Я хочу ещё сказать, что макеты сохранены у Марека в Чикаго и что можно допечатать. Но Паскаль понимает меня по-своему:
– Правильно! У наших знаменитых поэтов тоже особый шик – книжки, выпущенные очень маленьким тиражом. Бывают даже по одному экземпляру, совершенно неповторимые такие штуки.
А ведь он прав, понимаю я. Возможность неограниченного копирования приведёт к тому, что ценить будут некопируемое – ручная работа, натуральный обмен, живое общение… Отрикошетит ли эта идея обратно в Интернет? Что-нибудь вроде веб-страницы, позволяющей сгрузить лишь ограниченное число копий?
– Странно, что у вас таких литературных ярмарок нет, – продолжает Паскаль. – Вы же вроде очень литературная страна.

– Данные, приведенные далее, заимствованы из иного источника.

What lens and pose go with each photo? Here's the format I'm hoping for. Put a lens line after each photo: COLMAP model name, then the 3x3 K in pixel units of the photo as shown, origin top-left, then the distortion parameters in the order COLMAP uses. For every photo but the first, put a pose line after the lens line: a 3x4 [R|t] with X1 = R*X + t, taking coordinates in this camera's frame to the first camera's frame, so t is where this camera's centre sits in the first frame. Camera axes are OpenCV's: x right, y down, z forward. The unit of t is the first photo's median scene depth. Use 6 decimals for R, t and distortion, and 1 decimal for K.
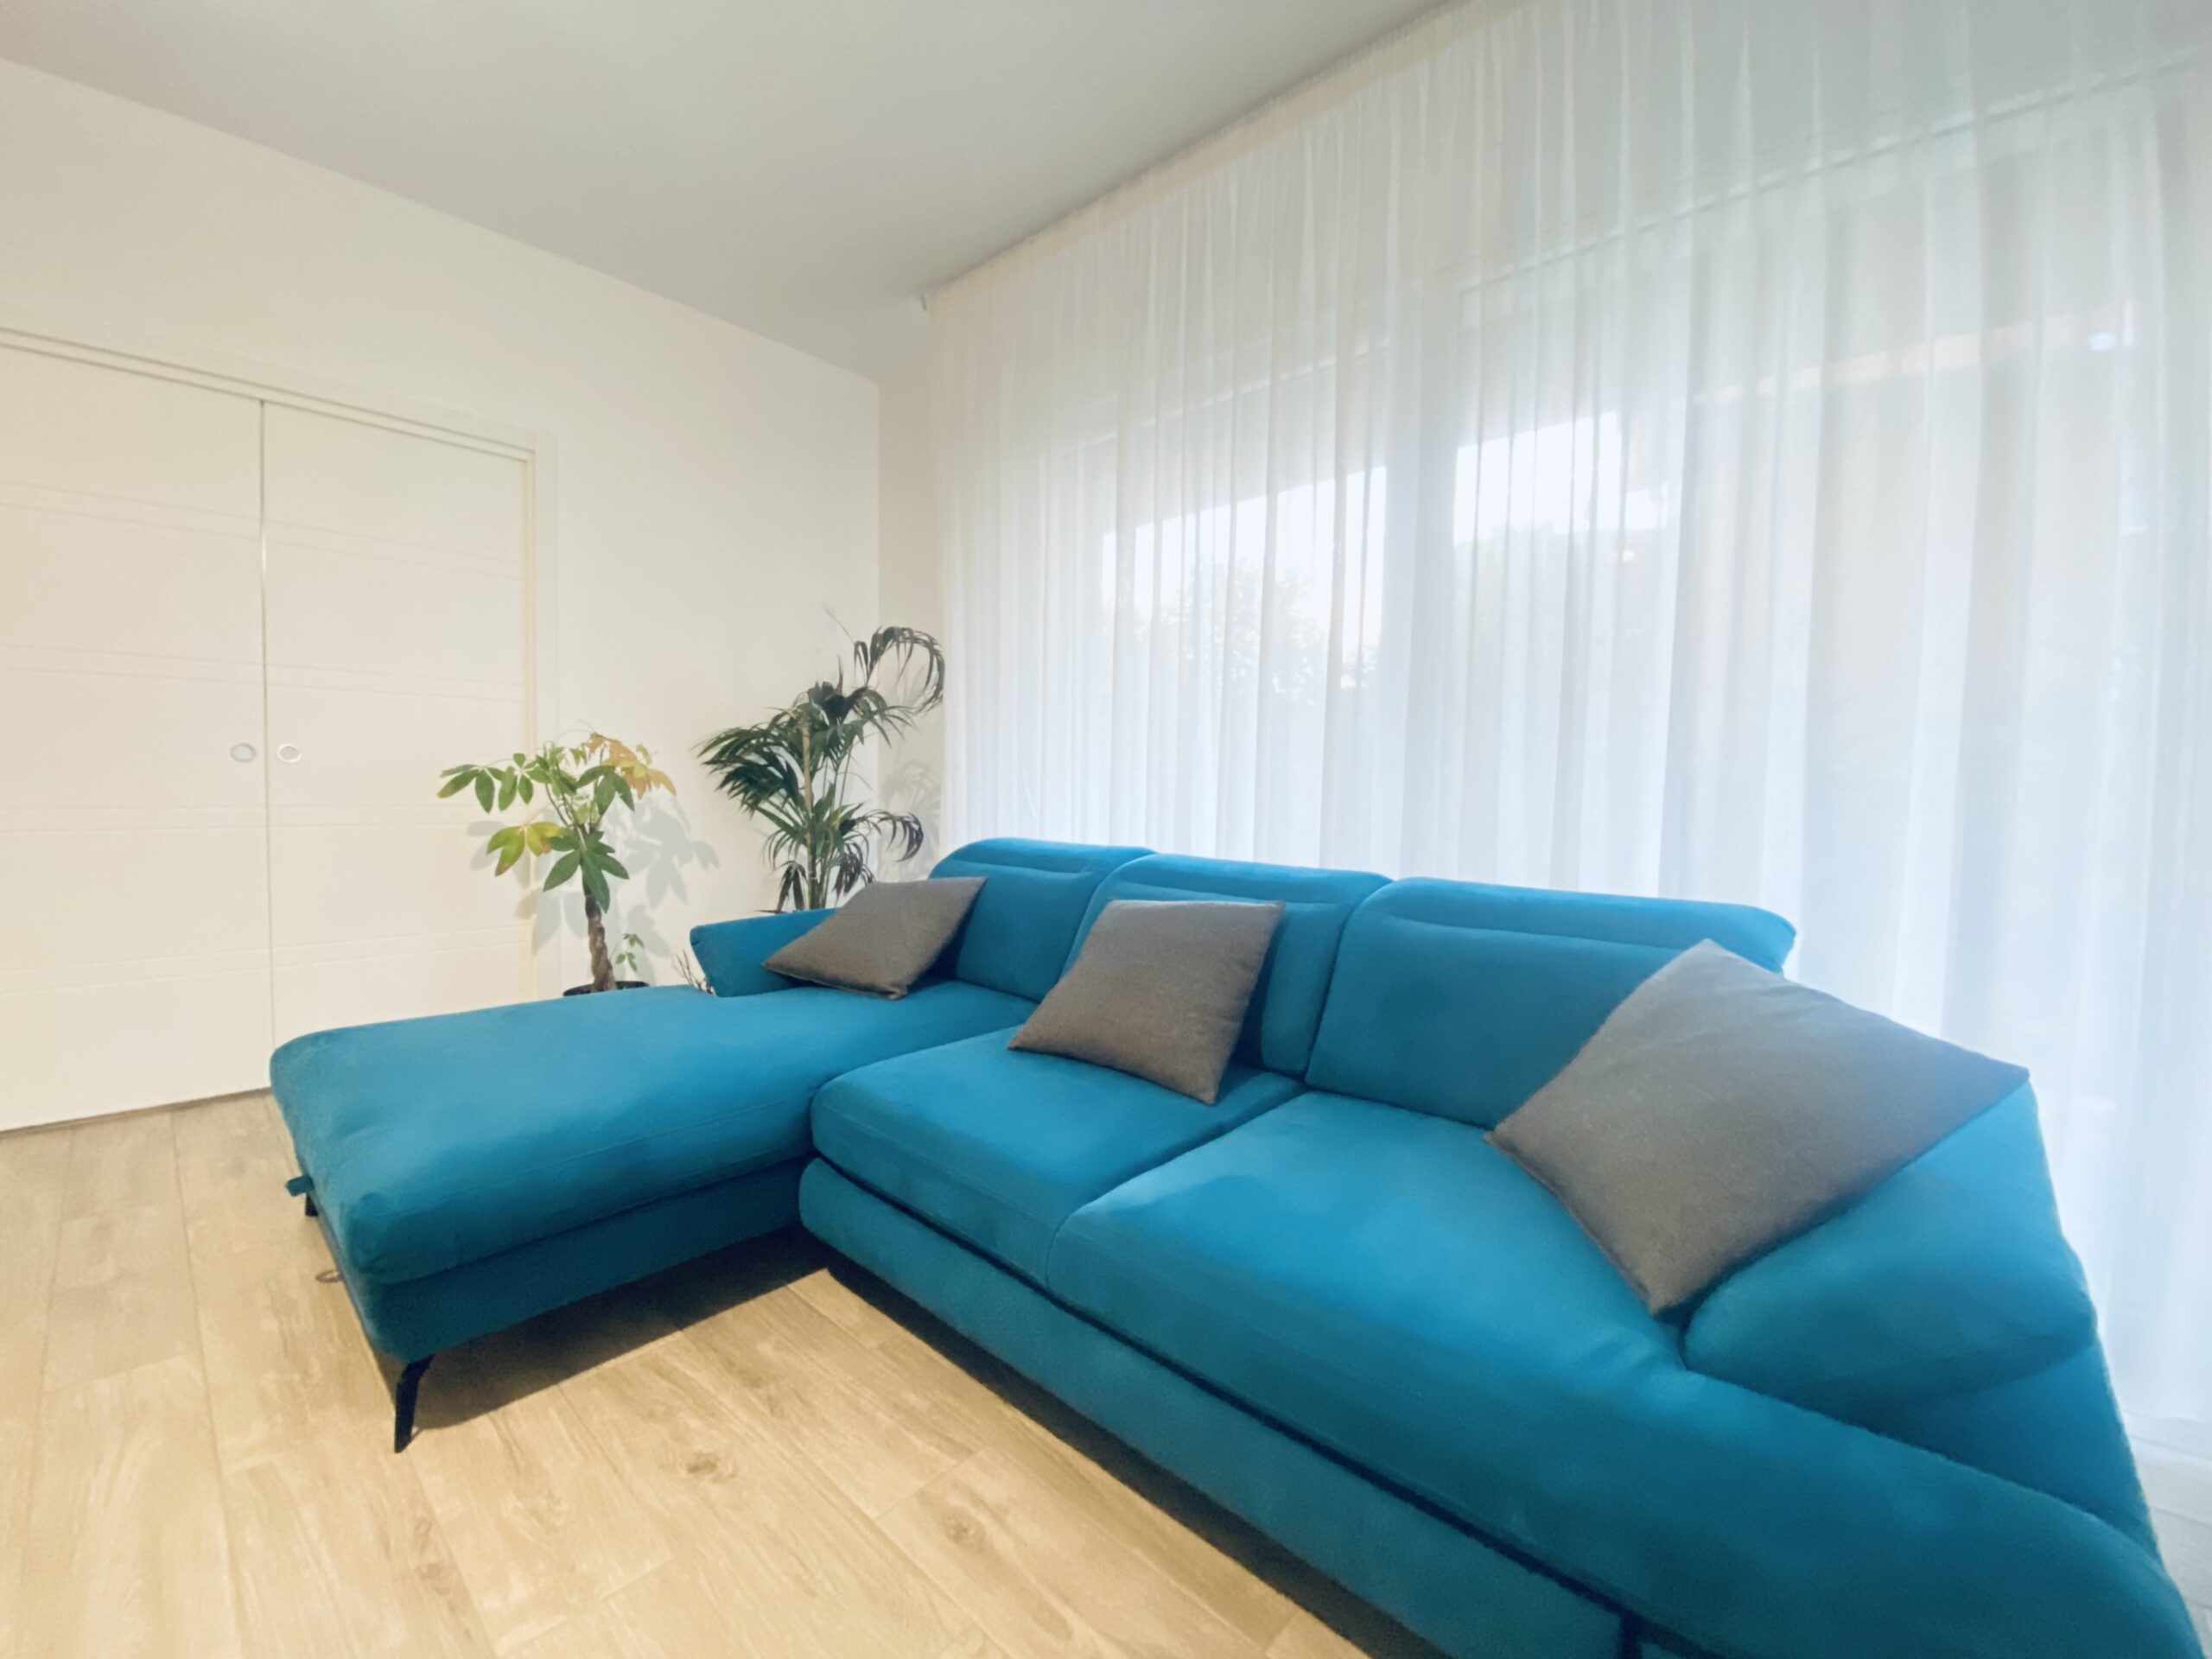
lens RADIAL K [[920.5, 0, 1106.0], [0, 920.5, 829.5], [0, 0, 1]] dist [0.018645, -0.000162]
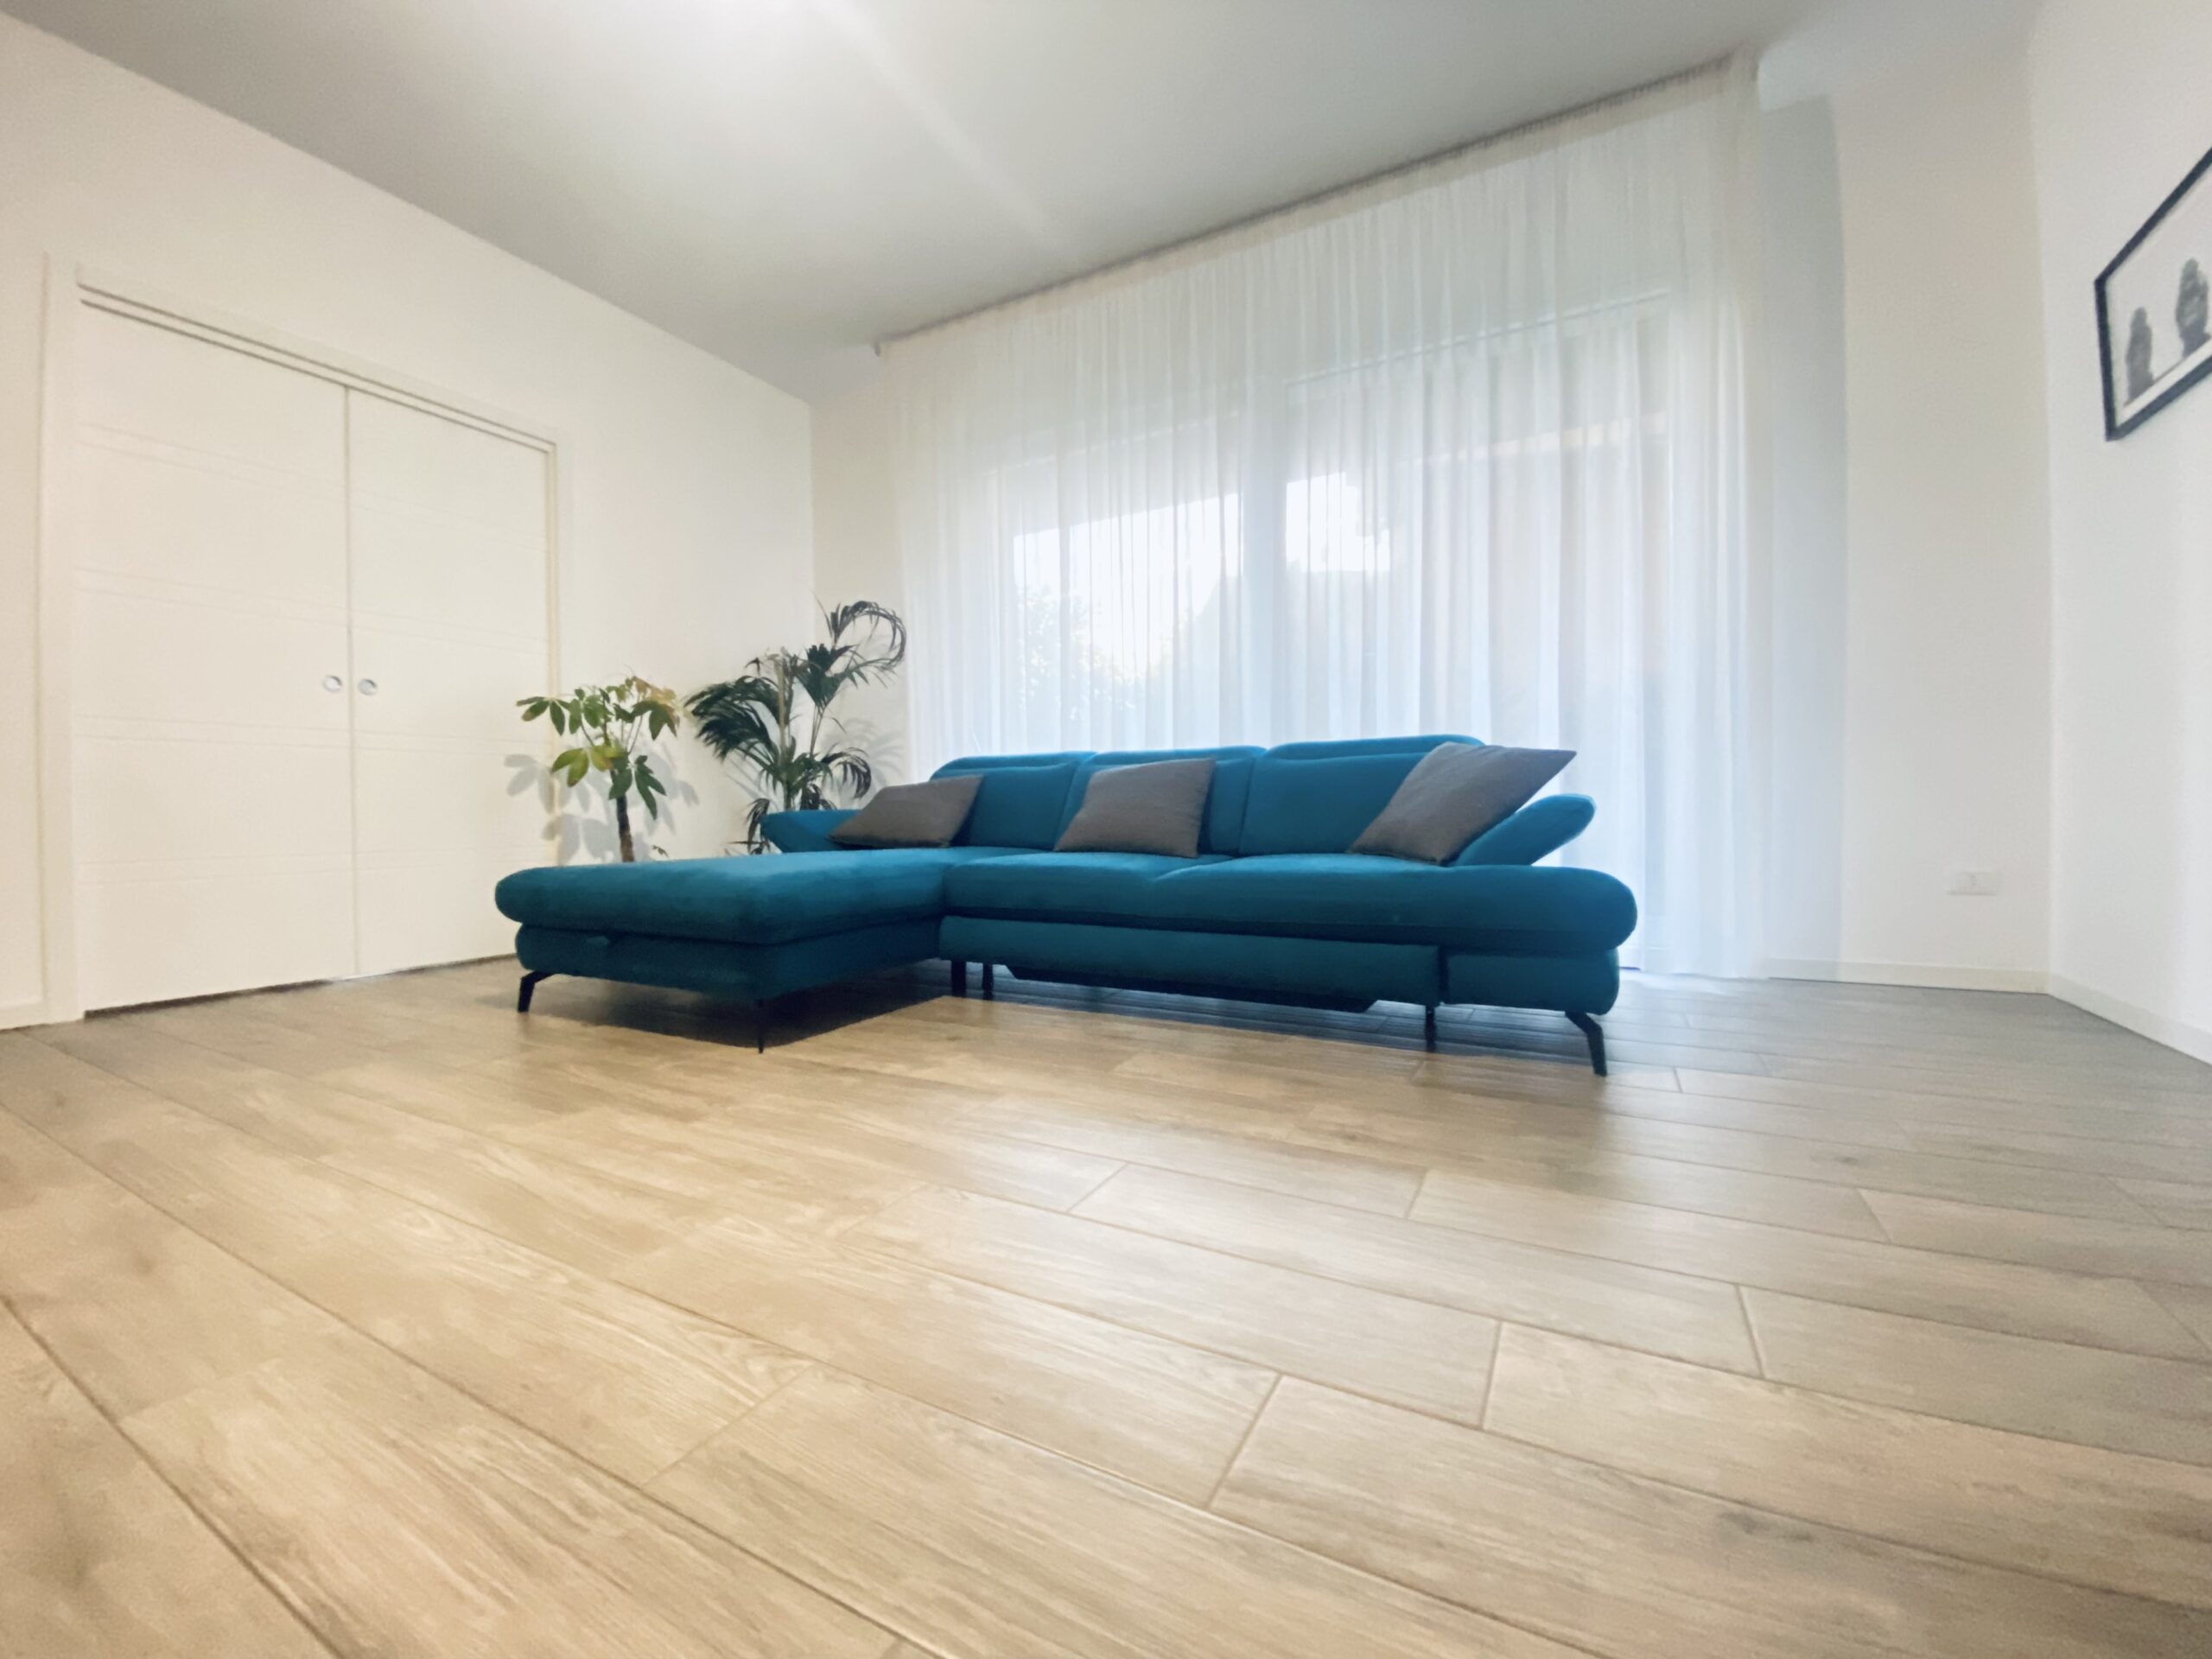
lens RADIAL K [[893.1, 0, 1106.0], [0, 893.1, 829.5], [0, 0, 1]] dist [0.025943, 0.000235]
pose [[0.971333, -0.036362, 0.234926, -0.246815], [0.042158, 0.998917, -0.019698, 0.156099], [-0.233955, 0.029038, 0.971814, -0.311810]]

– Сам не понимаю, – поддакиваю я. – Вообще-то меня здесь не было какое-то время. Международное поэтическое турне, все дела. Только что вернулся, гляжу – и вправду нет никого. Может, из-за выборов? Коммунисты там, беспорядки, милиция…
После его ухода перевариваю услышанное. Ну, про известность мою он загнул. Одно верно: деньги у меня ещё есть, и сижу я на Невском не из соображений коммерции. Так зачем же?
# # #
«Культурным шоком» обычно называют то, что переживает человек, впервые оказавшийся за рубежом. Но гораздо сильнее «обратный культурный шок» – когда ты вернулся. Столкновение с чужим миром шокирует не так мощно, как столкновение с давно знакомыми людьми и вещами, которые вдруг стали чужими.
Дело даже не в том, что все приятели, в прошлом полные раздолбаи, успели заделаться крутыми бизнесменами. И не в том, что обе любимые девушки, с которыми я поругался перед отъездом, успели к моему возвращению выйти замуж (за разных людей). Я и не надеялся, что на время моего отсутствия все знакомые замрут, как морские фигуры из детской игры «Море волнуется раз…».
Шок был в другом. Они действительно оказались морскими фигурами – но в тех плоскостях, которые мог заметить лишь человек, на время вышедший из игры. Все они, очень разные люди, как-то одновременно, на общей волне завели себе видеомагнитофоны, и на полках у них стояли одни и те же фильмы. Теперь они все потихоньку обзаводились мобилами, но никому не приходило в голову поставить автоответчик на обычный домашний телефон. А у американцев автоответчик есть в каждом доме. Совсем другая свобода: никто тебя не дёргает звонком в кармане, спокойно слушаешь вечером все записи и отвечаешь только тому, кому хочется.